Even Holmes-like detectives “must” have them, see L&O:CI’s Goren and Nicole Wallace.

I came here to mention Doctor Who as well. Namely that the concept of Time Lords having two hearts wasn’t introduced until the Troughton era, after Hartnell had referred to his own (singular) heart before that.

It was also in the fifth Doctor’s run when the limit of thirteen regenerations (or thirteen incarnations, muddling things further) is announced. I suppose they didn’t think the show could possibly have that much of a shelf life in 1982 or so. The eleventh gives Clyde Langer some ridiculously high number during his appearance on SJA, but then goes back to saying it’s thirteen in his final episode.

Originally Cobra was “Amway with guns!” CC was a disgruntled used car saleman who started a MLM company and then added more anti-establishment rhetoric to appeal to “that type” and it just escalated from there…
Now the parallels to modern American politics are like RIGHT THERE.

There was an unproduced script for I believe season 2 of the cartoon called “The Most Dangerous Man in the World” about the Karl Marx of Cobra. A philosopher who wrote the original manifesto that Cobra was based on… Cobra Commander stole the idea and then imprisoned the philosopher. The episode got shelved once the Cobra-La origin was added to the movie.

Sometimes he’s shoehorned into existing Holmes stories. A prime example is Murder at the Baskervilles, which, at heart, is s straight adaptation of “Silver Blaze,” with both Moriarty and the Baskervilles shoehorned in.

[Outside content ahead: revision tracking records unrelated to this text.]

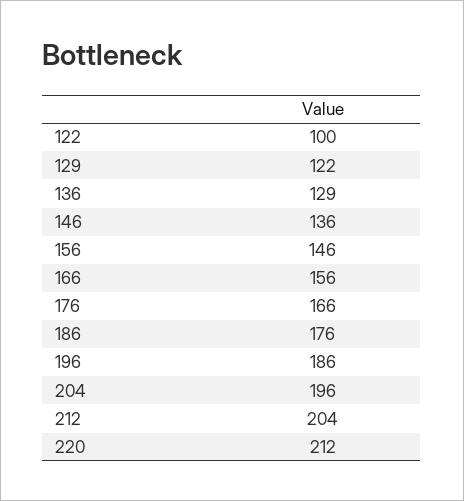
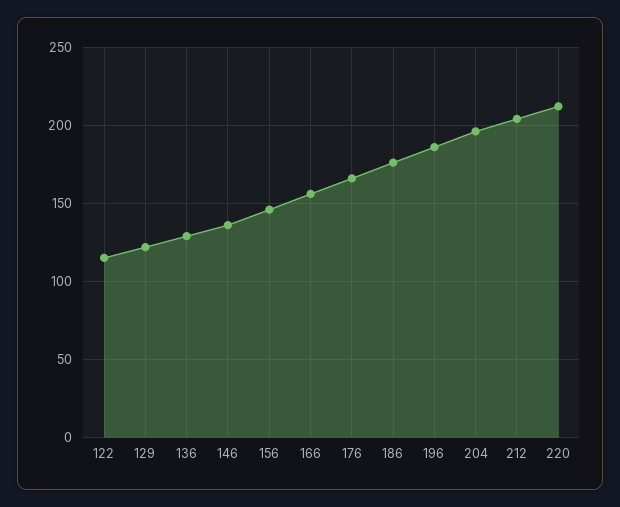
  {
-   "122": 100,
+   "122": 115,
    "129": 122,
    "136": 129,
    "146": 136,
    "156": 146,
    "166": 156,
    "176": 166,
    "186": 176,
    "196": 186,
    "204": 196,
    "212": 204,
    "220": 212
  }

This may be explained in the books, but I only saw the movies.
In The Hunger Games, we learn that every year kids from each district go fight each other to the death on TV. The winners become national heroes and travel around the country judging county fairs and opening malls.
But then in the second movie, SURPRISE, now every 25 years the past winners have to go back in and fight it out again. You would think this would have come up during the first movie. “Congratulations on your win! See you next year!”

In the movie, there is a deleted scene where Plutarch breaks into the 3rd Quarter Quell vault and burns the actual rule replacing it with the rule that the tributes would be selected from past winners.

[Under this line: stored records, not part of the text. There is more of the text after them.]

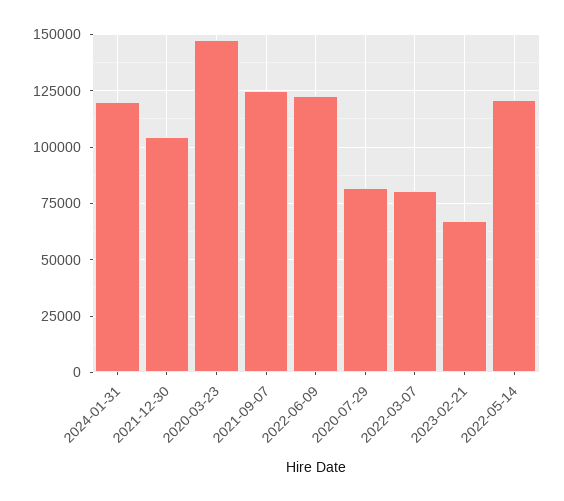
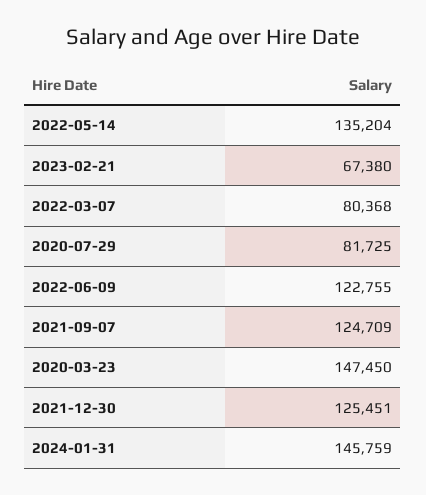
  {
-   "2024-01-31": 120000,
+   "2024-01-31": 145759,
-   "2021-12-30": 105000,
+   "2021-12-30": 125451,
    "2020-03-23": 147450,
    "2021-09-07": 124709,
    "2022-06-09": 122755,
    "2020-07-29": 81725,
    "2022-03-07": 80368,
    "2023-02-21": 67380,
-   "2022-05-14": 120000
+   "2022-05-14": 135204
  }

It is - it’s arbitrary. They make up rules whenever they want.

I didn’t think of that as a retcon, more like a clarification of something that had been intended all along.

Nitpick - it was the 4th Doctor story The Deadly Assassin.

Edit - As for Hunger Games, there is Something Special every 25 years, but it wouldn’t be announced in advance. For the 50th Games there was double the number of Tributes selected. I don’t recall what happened on the 25th. But the winners fight again had never happened before. The implication is thjat it was deliberately chosen to get Katnis for her defiance in the previous Games.

It was basically a new thing within the context of the story, not something that hadn’t been mentioned before.

They briefly explain it in the movies. It’s not that every 25 years all the past winners fight again, it’s that every 25 years the Hunger Games do something special. I think the last one was that there were twice as many contestants.

The government fabricated that to get rid of Katniss and Peta(?) or whatever his name was. It was a rather easy ploy to kill off a dangerous rebel.

Edit: Keep in mind the odds of either of them surviving against all previous winners was very low.

Then again, the whole thing was also a scheme to get Katniss out of there.

Was that a deleted scene from the first movie? If so then I stand corrected. If it was part of the sequel then my suggestion still meets the thread premise.

Everybody in the movie was surprised at that new rule (and some of them, like Joanna were incensed) - no one pretended that this was a long-standing rule that no one had mentioned before

Not really, as I said it was a new thing that had never happened before. And the implication is that it was created specifically to get Katnis.

This isn’t a retcon where it was happening all along, but they never mentioned it before.

I think it’s Peeta with two e’s. The relationship nickname options are KatPee or Peeniss.